TRY IT: Here are the records. Write out exactly the lines between the one holding "right shoulder: (952, 430)" and the one holding "right hip: (425, 450)", inclusive.

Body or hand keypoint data
☆ ☆ ☆

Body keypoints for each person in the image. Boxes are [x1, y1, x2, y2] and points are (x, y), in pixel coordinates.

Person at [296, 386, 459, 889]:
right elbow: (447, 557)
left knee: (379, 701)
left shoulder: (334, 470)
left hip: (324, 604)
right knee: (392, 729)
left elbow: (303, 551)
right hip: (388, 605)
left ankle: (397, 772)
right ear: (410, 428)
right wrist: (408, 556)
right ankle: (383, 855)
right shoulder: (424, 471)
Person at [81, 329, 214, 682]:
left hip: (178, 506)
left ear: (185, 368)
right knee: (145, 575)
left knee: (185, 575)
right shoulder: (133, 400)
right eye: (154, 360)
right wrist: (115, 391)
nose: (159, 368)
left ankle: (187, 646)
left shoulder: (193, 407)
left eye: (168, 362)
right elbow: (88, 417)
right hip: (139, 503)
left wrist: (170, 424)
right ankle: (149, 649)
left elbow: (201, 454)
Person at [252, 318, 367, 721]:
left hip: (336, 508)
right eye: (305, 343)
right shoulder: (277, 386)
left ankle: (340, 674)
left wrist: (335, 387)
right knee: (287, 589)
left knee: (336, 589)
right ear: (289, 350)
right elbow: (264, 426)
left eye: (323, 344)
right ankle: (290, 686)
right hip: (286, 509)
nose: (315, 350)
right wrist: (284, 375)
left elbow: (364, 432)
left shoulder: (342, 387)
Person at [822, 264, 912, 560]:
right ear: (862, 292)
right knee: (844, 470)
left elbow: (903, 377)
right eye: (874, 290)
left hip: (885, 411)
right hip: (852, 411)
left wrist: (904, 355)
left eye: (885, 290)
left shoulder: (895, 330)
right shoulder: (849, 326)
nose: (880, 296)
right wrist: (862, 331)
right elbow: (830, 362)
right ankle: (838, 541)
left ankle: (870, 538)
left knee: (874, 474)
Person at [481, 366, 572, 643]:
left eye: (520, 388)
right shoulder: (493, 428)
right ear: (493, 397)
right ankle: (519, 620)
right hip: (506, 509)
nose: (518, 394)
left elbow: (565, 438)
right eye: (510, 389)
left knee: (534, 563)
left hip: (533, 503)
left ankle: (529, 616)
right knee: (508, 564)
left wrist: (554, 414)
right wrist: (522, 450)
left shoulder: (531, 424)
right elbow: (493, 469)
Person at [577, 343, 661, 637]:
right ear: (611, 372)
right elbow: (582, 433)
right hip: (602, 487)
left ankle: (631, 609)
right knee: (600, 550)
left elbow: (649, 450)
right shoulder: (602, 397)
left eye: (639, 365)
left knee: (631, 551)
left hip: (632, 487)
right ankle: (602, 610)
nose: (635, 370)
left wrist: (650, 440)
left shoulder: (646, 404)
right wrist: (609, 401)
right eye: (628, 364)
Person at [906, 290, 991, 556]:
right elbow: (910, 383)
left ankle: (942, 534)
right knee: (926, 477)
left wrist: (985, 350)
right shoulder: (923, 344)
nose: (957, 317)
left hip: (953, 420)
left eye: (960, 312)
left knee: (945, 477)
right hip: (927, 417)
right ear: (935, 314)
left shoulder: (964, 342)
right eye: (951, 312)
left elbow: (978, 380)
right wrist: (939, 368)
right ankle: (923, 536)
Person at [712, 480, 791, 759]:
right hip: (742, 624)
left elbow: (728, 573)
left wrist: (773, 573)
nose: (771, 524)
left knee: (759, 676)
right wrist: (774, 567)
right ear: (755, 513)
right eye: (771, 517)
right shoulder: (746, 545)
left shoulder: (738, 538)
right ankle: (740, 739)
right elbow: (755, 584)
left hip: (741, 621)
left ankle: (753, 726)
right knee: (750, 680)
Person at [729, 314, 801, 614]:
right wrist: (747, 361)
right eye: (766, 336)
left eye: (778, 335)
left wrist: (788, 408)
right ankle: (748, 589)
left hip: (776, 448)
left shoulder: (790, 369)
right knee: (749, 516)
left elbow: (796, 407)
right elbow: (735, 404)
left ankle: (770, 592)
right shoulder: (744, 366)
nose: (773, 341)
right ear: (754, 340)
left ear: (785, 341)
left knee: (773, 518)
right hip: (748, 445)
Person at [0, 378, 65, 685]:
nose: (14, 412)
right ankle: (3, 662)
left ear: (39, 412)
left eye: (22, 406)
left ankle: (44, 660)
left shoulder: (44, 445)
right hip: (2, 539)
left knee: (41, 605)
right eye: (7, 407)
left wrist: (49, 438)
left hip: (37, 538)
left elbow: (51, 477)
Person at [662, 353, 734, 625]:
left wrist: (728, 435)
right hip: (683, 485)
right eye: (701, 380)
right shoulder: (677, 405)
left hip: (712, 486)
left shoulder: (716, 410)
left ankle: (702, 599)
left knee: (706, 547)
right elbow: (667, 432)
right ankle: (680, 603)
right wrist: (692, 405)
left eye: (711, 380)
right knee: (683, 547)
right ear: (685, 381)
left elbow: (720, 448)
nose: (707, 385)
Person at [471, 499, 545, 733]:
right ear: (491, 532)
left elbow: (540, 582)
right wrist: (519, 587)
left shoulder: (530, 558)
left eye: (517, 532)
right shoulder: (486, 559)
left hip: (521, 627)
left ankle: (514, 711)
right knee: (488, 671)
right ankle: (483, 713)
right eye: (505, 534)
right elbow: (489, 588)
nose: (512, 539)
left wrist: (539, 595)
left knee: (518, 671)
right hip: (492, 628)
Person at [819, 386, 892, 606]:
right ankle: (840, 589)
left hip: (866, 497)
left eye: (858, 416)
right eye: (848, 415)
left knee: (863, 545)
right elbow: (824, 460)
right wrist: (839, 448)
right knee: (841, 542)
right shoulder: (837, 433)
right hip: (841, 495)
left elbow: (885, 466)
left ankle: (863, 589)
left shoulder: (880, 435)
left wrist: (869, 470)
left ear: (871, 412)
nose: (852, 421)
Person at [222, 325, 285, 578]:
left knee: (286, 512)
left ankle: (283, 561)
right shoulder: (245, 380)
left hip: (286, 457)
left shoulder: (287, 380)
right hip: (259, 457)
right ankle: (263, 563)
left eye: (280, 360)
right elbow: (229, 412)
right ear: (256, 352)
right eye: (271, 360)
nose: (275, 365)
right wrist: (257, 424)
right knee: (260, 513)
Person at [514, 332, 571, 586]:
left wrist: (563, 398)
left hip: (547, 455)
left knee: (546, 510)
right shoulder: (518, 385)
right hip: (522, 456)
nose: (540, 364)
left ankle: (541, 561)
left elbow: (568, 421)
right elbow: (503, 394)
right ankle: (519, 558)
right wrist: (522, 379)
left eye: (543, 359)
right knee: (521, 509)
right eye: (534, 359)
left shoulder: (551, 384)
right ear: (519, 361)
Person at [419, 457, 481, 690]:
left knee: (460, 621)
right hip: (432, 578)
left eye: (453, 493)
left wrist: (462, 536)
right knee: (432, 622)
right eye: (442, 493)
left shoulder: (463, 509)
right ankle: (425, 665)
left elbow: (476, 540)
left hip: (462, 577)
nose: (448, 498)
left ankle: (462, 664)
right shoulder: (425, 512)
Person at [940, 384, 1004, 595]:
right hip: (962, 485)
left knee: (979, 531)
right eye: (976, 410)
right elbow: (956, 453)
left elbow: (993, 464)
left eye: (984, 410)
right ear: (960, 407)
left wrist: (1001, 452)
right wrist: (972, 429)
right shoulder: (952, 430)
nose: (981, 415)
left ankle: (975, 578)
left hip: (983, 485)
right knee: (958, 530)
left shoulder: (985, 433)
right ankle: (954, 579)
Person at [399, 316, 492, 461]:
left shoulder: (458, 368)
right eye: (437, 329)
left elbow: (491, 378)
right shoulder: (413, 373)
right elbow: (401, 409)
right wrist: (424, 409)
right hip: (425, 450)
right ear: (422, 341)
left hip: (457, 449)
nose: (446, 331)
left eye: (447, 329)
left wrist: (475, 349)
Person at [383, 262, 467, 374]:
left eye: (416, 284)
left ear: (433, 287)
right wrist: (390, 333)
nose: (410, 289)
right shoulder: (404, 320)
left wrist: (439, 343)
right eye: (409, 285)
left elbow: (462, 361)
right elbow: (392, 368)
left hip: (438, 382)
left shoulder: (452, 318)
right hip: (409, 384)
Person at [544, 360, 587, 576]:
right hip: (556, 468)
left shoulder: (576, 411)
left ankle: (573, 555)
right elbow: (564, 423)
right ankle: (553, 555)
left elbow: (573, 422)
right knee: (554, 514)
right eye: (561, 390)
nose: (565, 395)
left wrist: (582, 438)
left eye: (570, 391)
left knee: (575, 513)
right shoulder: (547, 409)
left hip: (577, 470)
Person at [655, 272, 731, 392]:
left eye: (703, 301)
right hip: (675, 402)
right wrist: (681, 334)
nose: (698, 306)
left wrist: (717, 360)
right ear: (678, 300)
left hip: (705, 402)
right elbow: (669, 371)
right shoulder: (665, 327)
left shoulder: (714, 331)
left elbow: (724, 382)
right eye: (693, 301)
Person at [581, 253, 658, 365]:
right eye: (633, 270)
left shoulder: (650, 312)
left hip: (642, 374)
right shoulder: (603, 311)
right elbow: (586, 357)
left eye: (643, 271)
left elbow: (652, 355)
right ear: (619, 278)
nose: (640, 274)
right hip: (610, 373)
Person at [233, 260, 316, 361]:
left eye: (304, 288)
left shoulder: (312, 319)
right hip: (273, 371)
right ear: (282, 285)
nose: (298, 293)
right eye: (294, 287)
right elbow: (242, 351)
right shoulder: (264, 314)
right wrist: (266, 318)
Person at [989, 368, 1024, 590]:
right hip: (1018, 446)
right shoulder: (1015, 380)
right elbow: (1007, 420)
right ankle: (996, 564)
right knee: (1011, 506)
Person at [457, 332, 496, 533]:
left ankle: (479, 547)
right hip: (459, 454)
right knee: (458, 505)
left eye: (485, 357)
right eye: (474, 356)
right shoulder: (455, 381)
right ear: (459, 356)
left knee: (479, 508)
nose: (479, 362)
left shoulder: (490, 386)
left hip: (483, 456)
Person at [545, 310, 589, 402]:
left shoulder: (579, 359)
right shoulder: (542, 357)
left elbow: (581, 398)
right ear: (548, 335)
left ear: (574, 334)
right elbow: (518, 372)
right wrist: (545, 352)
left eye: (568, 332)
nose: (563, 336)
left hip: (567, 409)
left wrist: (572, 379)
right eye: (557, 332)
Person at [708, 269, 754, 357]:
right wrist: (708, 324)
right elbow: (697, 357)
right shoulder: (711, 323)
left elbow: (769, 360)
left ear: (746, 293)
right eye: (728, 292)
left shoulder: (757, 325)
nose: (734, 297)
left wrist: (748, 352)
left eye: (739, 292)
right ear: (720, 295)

☆ ☆ ☆

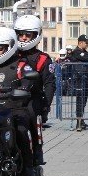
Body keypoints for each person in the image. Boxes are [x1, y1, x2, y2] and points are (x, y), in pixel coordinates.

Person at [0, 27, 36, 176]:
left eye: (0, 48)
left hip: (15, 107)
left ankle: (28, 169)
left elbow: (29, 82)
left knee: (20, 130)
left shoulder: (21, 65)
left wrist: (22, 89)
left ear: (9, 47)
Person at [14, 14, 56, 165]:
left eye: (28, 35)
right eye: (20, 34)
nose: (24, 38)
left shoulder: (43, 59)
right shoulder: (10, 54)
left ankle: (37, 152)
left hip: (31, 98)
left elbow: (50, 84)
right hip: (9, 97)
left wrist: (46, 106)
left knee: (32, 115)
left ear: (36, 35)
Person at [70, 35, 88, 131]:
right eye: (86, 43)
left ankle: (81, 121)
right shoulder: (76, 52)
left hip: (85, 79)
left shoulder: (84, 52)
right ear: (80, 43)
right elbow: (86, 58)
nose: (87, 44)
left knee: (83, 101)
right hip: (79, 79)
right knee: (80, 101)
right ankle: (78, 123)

☆ ☆ ☆

RESPONSE TO THE TASK:
right shoulder: (952, 430)
nose: (981, 415)
left ankle: (975, 578)
left hip: (983, 485)
right knee: (958, 530)
left shoulder: (985, 433)
right ankle: (954, 579)
Person at [399, 316, 492, 461]:
left shoulder: (458, 368)
right eye: (437, 329)
left elbow: (491, 378)
right shoulder: (413, 373)
right elbow: (401, 409)
right wrist: (424, 409)
right hip: (425, 450)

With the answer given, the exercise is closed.